BRIEF:
Your answer should be the lines of the data below that contain "vous".

☆ ☆ ☆ ☆

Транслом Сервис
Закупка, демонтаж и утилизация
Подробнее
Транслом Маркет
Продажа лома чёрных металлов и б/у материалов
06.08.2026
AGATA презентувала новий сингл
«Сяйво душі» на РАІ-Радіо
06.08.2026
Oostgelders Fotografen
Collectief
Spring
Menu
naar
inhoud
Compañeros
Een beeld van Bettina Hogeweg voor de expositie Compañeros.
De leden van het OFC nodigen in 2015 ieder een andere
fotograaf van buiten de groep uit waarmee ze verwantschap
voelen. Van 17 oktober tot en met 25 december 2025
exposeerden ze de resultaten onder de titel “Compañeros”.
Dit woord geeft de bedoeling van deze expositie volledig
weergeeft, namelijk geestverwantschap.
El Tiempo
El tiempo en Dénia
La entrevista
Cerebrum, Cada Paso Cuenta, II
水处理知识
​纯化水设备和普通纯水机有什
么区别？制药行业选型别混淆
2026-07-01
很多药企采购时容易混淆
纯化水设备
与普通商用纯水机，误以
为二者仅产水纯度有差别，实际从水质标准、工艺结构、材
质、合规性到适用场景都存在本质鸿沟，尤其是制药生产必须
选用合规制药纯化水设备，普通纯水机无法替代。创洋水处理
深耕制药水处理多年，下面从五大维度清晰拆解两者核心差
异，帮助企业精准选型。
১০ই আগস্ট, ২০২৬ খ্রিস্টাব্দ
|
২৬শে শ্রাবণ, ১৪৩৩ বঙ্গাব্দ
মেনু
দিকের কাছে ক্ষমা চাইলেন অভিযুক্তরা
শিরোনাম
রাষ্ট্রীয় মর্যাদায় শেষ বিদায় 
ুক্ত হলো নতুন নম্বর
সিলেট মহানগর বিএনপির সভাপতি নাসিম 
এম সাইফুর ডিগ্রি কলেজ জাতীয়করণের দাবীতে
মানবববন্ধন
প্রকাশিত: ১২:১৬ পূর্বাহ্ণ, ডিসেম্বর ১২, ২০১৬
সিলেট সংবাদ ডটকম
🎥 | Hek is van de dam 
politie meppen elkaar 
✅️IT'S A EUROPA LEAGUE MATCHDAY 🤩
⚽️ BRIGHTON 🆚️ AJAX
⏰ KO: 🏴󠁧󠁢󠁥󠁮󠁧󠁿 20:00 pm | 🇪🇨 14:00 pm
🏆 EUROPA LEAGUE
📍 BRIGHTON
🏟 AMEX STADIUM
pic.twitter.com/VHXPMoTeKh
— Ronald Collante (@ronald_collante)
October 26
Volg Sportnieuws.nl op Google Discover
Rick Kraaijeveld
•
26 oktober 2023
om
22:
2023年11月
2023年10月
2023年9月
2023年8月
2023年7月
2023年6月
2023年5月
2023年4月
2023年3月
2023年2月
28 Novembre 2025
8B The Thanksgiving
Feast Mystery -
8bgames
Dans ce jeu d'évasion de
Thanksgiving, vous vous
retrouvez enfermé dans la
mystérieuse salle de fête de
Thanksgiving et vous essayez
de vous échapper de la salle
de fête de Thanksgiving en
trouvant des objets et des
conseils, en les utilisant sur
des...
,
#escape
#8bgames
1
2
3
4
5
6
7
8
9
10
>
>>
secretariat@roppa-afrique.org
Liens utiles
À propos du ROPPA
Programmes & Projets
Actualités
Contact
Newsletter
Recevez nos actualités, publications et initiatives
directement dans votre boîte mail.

☆ ☆ ☆ ☆

SOLVED EXERCISE:
Thanksgiving, vous vous
Thanksgiving et vous essayez
de vous échapper de la salle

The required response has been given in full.